Improvvisamente Cindy capì che era arrivato il momento di farsi coraggio e di avvicinarsi a lui per fare due chiacchiere. Così uscì un po' intimidita alla pioggia e gli si avvicinò, cercando comunque di non rompere la sua pace. Incantata, osservò anche lei quel cielo ricco e misterioso, e la domanda le salì alle labbra in maniera del tutto spontanea.
-Ti manca casa?-
Lui tirò un sorriso, abbassò le palpebre ed indirizzò il suo sguardo verso il suo volto. Quei suoi occhi la mettevano sempre a disagio, ma era come se fosse una situazione piacevole. Quei suoi occhi enigmatici nei quali amava perdersi ogni tanto. Non le rispose. Si limitò a guardarla per qualche istante. Così la ragazza continuò con la conversazione.
-E' buffo...-
-Che cosa?-
-E' buffo il fatto che tu sia qui già da cinque giorni... e che io non sappia ancora il tuo nome...-
-E' importante averlo?-
-Beh, qui tutti hanno un nome-
-E' una cosa stupida. A me sembrate in fondo tutti uguali. Perché etichettarvi con degli inutili nomi?-
-I nomi non sono inutili, e devi avercelo per forza anche tu!-
-E' la cosa più stupida che mi sia mai stata detta!-
-Wow, che gentile che sei stasera...-
-Non meno di una giovane hyppie che mi spia da dietro la finestra-
-Io ero lì per caso! E se ti do così tanto fastidio posso anche andarmene!-
-Quanto siamo acidi, ragazzina! -
-Cosa?! Sei davvero un maleducato!!!-
-E' il complimento più grande che una mosca come te potesse farmi, mocciosetta!-
-Ah e va bene! Ti accontento subito! ME NE VADO! E scusa se volevo solo dialogare un po' con te! Per la miseria volevo solo sapere come ti chiami!!- e detto ciò, ricolma di rabbia, fece per ritornarsene al piano di sotto. Affascinante oltre ogni dire. Sì! Un bell'arrogante altro che!!

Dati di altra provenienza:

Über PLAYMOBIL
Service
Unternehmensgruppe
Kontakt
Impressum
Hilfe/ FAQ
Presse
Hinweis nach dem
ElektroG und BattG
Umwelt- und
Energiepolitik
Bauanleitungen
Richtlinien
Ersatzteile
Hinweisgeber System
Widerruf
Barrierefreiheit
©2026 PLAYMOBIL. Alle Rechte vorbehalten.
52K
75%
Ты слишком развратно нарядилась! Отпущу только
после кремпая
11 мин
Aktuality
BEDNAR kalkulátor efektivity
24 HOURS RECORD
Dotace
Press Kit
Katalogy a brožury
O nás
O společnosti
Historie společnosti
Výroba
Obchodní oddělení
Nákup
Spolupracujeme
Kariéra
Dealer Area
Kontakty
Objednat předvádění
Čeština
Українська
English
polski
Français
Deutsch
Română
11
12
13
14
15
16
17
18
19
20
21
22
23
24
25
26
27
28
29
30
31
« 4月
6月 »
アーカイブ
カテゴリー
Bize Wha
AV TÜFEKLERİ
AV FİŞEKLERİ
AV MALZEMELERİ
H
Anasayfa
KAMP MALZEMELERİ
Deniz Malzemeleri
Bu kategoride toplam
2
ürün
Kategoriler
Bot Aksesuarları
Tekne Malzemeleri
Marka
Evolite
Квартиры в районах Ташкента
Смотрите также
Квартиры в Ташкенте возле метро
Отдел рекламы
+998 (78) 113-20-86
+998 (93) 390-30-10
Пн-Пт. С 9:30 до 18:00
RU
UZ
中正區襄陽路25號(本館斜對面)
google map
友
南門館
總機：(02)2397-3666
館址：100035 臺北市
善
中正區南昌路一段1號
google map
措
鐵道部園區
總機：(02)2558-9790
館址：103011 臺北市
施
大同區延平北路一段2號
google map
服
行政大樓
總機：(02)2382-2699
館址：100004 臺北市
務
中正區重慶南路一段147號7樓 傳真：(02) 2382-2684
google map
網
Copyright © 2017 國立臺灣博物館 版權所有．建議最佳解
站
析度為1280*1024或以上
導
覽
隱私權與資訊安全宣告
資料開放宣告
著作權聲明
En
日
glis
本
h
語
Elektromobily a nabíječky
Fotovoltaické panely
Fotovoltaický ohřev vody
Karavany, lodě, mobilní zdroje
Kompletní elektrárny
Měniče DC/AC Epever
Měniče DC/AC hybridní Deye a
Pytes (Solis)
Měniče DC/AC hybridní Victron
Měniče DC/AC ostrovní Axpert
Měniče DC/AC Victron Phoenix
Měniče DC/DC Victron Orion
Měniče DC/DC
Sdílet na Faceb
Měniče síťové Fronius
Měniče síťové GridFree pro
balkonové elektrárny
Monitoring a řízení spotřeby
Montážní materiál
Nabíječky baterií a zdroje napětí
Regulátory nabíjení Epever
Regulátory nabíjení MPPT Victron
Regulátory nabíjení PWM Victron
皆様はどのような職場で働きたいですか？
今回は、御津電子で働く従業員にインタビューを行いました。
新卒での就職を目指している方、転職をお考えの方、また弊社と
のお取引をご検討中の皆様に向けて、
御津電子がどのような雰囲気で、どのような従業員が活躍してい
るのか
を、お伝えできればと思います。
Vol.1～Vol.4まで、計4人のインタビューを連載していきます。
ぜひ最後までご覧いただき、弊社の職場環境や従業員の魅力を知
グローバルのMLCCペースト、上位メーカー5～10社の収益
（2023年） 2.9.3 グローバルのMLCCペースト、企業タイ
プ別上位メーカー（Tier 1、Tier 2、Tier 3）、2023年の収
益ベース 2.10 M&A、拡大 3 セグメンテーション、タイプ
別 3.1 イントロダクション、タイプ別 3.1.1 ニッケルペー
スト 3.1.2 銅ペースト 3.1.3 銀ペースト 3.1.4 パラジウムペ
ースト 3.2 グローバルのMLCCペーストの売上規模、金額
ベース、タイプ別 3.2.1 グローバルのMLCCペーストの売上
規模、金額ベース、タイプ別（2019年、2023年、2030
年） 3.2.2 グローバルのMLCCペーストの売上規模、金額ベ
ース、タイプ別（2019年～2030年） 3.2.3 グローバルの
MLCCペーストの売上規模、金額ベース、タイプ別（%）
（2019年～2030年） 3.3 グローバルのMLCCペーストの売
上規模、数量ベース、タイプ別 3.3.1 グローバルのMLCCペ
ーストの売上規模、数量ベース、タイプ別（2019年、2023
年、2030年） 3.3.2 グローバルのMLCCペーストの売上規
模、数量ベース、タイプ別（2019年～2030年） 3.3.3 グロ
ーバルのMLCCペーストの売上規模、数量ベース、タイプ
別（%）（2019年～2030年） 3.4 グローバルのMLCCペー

Scese le scale mugugnando qualcosa del tipo -stupido insolente!- e si gettò letteralmente sul divano, stringendo un cuscino per scaricare la rabbia. Dopo meno di mezz'ora, il cuscino le scivolò di mano e cadde addormentata. Sonnecchiava, indifesa, mentre l'alieno, due ore più tardi, le si avvicinava in punta di piedi. La osservò per un attimo, osservò quel ciuffo di capelli nascondergli appena un occhio, poi, sempre con molta cautela in modo da non svegliarla, le porse un bigliettino vicino al viso.
Quando Cindy si risvegliò nel cuore della notte, percepì un angolino di quel messaggio solleticargli una guancia. Lo prese, lo lesse confusa, e sorridendo lo mise sotto al suo cuscino.
Quella calligrafia sottile e bluastra diceva semplicemente: -Scuse dovute. Firmato, Ziggy Stardust-.